Directeur général de la CSRS depuis juillet 2015, André Lamarche quittera ses fonctions le 1er janvier 2018.

André Lamarche quittera la direction de la CSRS en janvier

Le directeur général de la Commission scolaire de la Région-de-Sherbrooke, André Lamarche, quittera ses fonctions en janvier 2018, après une carrière d'une trentaine d'années en éducation dont les neuf dernières à la haute direction de la CSRS.
L'annonce de son départ survient au lendemain du dépôt du budget 2017-2018 qui marque la fin des compressions à la CSRS et une augmentation des services, tant au primaire qu'au secondaire.
« Je suis content de partir en sachant que le dernier budget auquel j'aurai participé n'est pas un budget de compressions, a déclaré André Lamarche en entrevue avec La Tribune mercredi après-midi. Et en plus, sans vouloir faire de politique, je pense que l'an prochain on va assister à un réinvestissement en éducation, tout juste avant les élections... Cela va donner à notre commission scolaire une belle erre d'aller », a ajouté celui qui aura 59 ans au moment de son départ.

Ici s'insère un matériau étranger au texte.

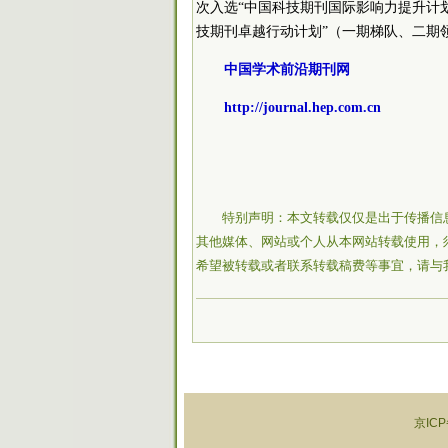
次入选“中国科技期刊国际影响力提升计划
技期刊卓越行动计划”（一期梯队、二期
中国学术前沿期刊网
http://journal.hep.com.cn
特别声明：本文转载仅仅是出于传播信
其他媒体、网站或个人从本网站转载使用，
希望被转载或者联系转载稿费等事宜，请与
京ICP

Embauché à ses débuts dans l'enseignement à titre de suppléant, André Lamarche a fait le tour des écoles de la CSRS allant jusqu'à enseigner cinq matières différentes la même année, se rappelle-t-il. Puis au moment d'obtenir sa permanence, il accepte un poste de directeur adjoint à l'école secondaire Mitchell-Montcalm avant de devenir directeur au Phare.

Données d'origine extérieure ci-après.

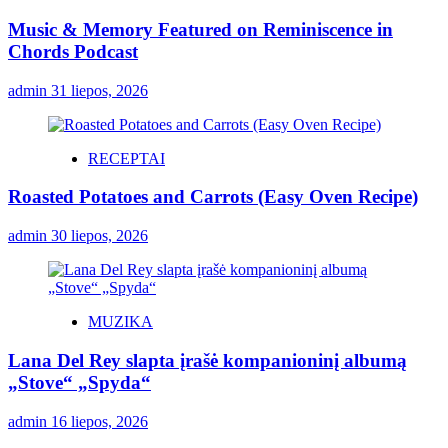
Music & Memory Featured on Reminiscence in
Chords Podcast
admin
31 liepos, 2026
RECEPTAI
Roasted Potatoes and Carrots (Easy Oven Recipe)
admin
30 liepos, 2026
MUZIKA
Lana Del Rey slapta įrašė kompanioninį albumą
„Stove“ „Spyda“
admin
16 liepos, 2026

André Lamarche, qui a été directeur général adjoint à l'administration pendant sept ans avant de devenir directeur général, avoue avoir songé à quitter la CSRS en juillet 2015, en même temps que son prédécesseur Michel Bernard. Mais les rumeurs entourant la fusion l'ont convaincu de rester.

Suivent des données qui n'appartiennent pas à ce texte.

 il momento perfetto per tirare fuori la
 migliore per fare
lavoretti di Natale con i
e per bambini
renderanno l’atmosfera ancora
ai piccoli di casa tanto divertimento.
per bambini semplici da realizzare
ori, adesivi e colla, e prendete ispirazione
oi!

« Comme ça faisait longtemps que j'étais à la direction générale et que j'ai longtemps été impliqué dans l'organisation, je me disais : il faut que quelqu'un qui connaît la commission scolaire soit là pour faire la fusion, dit-il. Même si la fusion n'a jamais eu lieu, on a considérablement changé notre structure. L'an dernier, on a changé 33 % de nos cadres, ce n'était pas une volonté de faire le ménage ni une purge. Nous avons eu des départs à la retraite, des cumuls de postes, des directeurs généraux adjoints par intérim. On a changé plusieurs directeurs de service. Cela a créé un jeu de cascades avec pour résultat que les quatre directeurs des écoles secondaires ont été remplacés. C'a été ce que j'ai appelé un grand dérangement. »
Au cours des six prochains mois, André Lamarche entend consacrer peaufiner deux dossiers qui lui tiennent à coeur, à savoir : le Plan stratégique vers la réussite et le Programme d'amélioration continue, dont il se dit particulièrement fier des résultats.
Employés dévoués
Avec plus de 3500 employés réguliers et 1000 occasionnels répartis entre quatre syndicats, la CSRS qualifie ses relations de travail d'« excellentes ».
Sous sa gouverne, la CSRS est parvenue à maintenir l'un des taux d'encadrement les plus faibles des commissions scolaires avec un cadre pour 35 employés. De plus, le pourcentage de ses dépenses consacré à l'administration se situe à seulement 5 %.
« Si nous sommes parvenus à ces ratios, c'est parce que nous sommes une organisation où les employés sont très autonomes et très professionnels. On a la chance d'avoir des gens compétents et volontaires. Ce sont des gens dévoués aux élèves. Et ça, on ne le dira jamais assez », insiste André Lamarche en soulignant que le taux de décrochage a fondu de moitié au cours des
10 dernières années, passant de 40 à 18 %.